**Instructions for the task**
Repeat the listing exactly. The images do not belong in the copy.

**Source material**
• • • • • • •

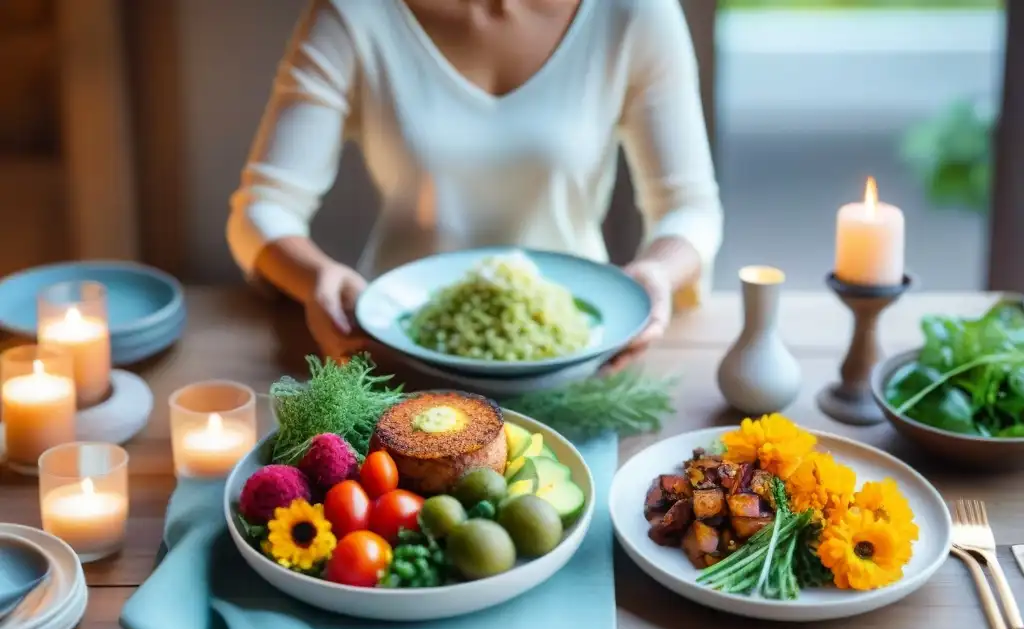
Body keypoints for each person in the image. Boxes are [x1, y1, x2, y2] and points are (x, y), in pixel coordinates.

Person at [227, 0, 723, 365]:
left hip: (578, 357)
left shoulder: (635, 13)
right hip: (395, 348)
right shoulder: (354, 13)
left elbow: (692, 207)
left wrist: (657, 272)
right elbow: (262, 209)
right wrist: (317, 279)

• • • • • • •

**Response to the task**
Body keypoints for each person in the image. Boxes are [x1, y1, x2, y2] and points are (x, y), in pixel coordinates.

Person at [227, 0, 723, 365]:
left hip: (578, 357)
left shoulder: (635, 13)
right hip: (395, 348)
right shoulder: (354, 13)
left elbow: (692, 207)
left wrist: (657, 272)
right elbow: (262, 209)
right wrist: (317, 279)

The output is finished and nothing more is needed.